Work task: Reproduce verbatim the lines of the listing from the line containing "Nàng không hỏi" through the line containing "Chỉ khi nói", inclusive.

Provided entries:
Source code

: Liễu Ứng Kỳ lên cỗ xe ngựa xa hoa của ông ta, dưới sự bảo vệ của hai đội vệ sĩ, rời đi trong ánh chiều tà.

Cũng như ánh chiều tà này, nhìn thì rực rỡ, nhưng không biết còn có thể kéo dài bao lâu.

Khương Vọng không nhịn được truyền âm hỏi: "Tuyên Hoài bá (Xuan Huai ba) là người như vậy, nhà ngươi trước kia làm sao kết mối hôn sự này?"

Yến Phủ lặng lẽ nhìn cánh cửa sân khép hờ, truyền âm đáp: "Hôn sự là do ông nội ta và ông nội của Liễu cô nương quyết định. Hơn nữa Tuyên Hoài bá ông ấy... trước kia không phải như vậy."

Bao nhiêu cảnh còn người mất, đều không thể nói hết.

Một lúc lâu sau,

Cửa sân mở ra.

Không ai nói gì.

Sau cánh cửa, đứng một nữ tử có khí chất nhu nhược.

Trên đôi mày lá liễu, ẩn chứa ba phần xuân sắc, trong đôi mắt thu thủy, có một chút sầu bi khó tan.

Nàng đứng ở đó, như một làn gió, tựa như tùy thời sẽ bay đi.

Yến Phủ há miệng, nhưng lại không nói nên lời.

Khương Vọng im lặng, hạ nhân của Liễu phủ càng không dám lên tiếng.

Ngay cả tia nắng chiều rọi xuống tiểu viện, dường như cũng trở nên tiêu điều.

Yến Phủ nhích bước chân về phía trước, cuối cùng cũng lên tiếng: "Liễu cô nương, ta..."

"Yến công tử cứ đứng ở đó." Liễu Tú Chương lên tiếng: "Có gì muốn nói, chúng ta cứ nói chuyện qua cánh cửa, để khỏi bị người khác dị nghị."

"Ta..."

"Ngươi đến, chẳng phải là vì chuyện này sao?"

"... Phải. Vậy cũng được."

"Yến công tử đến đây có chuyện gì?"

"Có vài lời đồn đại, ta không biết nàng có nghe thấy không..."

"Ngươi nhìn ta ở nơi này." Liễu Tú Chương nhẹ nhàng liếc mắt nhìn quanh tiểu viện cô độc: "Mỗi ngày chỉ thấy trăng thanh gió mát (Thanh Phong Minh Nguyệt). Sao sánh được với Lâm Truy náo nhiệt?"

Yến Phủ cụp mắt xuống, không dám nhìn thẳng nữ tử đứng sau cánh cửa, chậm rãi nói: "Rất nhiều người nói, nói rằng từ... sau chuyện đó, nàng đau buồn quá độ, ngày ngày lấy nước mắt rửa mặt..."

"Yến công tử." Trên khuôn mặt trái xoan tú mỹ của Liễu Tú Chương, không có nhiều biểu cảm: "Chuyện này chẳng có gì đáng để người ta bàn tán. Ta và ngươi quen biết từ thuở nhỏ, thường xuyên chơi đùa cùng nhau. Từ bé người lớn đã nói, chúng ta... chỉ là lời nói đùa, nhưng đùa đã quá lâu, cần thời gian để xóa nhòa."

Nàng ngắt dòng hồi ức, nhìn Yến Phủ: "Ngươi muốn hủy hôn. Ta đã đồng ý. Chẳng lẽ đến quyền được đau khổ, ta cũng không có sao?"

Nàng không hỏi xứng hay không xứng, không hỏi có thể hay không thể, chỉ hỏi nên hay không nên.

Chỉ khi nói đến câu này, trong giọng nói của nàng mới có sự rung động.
---
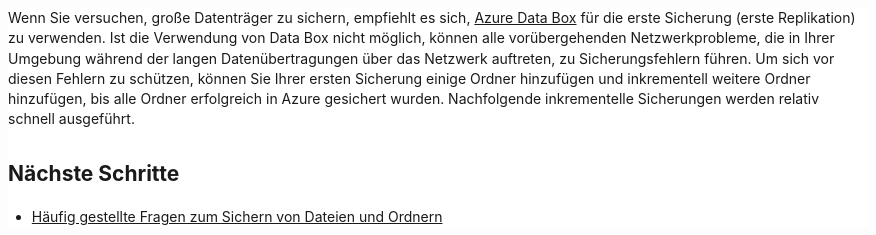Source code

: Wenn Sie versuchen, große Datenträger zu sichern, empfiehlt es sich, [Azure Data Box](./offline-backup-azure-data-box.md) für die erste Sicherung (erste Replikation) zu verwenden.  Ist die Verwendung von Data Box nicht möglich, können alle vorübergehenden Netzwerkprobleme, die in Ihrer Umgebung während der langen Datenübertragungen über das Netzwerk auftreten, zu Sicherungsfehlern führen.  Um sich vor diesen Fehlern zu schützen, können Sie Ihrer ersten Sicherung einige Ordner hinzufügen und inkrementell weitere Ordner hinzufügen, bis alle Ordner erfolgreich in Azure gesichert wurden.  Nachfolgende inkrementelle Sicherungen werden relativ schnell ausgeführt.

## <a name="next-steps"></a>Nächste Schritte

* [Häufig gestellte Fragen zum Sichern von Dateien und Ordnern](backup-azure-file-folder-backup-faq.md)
* * *
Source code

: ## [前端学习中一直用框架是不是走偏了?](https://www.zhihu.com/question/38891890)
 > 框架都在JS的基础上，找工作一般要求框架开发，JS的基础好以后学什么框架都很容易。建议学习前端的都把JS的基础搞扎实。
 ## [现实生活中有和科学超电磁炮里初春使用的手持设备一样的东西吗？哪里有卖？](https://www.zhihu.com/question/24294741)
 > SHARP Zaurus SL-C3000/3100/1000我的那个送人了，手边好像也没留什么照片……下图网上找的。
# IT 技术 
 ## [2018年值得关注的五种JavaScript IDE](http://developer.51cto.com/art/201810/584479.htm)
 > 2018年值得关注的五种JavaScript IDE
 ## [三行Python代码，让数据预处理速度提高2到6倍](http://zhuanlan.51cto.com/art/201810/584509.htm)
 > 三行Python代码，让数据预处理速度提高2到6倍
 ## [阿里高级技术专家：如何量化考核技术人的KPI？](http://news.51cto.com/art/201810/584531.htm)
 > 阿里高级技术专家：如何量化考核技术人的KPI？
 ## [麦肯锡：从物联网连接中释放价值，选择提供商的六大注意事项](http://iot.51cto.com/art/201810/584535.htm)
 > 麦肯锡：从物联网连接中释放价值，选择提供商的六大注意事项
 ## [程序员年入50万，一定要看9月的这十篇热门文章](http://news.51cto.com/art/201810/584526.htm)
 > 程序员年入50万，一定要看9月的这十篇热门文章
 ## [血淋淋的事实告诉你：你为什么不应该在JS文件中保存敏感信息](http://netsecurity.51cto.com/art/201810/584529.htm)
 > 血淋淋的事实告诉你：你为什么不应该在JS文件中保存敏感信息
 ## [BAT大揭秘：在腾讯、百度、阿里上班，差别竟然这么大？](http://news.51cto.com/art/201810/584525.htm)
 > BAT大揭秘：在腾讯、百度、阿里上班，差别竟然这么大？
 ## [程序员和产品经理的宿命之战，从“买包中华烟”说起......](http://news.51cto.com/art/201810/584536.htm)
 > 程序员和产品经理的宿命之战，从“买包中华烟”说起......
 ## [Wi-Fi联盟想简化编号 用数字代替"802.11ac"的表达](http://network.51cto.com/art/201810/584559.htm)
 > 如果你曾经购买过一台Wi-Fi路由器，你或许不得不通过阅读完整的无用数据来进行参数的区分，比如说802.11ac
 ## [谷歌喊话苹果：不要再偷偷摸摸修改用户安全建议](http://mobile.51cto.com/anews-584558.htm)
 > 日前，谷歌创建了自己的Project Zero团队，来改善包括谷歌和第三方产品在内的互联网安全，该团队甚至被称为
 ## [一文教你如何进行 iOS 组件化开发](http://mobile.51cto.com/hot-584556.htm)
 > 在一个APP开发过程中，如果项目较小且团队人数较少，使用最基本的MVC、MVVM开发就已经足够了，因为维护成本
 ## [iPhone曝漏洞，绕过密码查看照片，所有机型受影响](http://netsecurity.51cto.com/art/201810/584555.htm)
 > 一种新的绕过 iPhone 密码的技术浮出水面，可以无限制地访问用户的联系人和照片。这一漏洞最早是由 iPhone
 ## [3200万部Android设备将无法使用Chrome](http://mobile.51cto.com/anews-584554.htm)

Output for this task:
Nàng không hỏi xứng hay không xứng, không hỏi có thể hay không thể, chỉ hỏi nên hay không nên.

Chỉ khi nói đến câu này, trong giọng nói của nàng mới có sự rung động.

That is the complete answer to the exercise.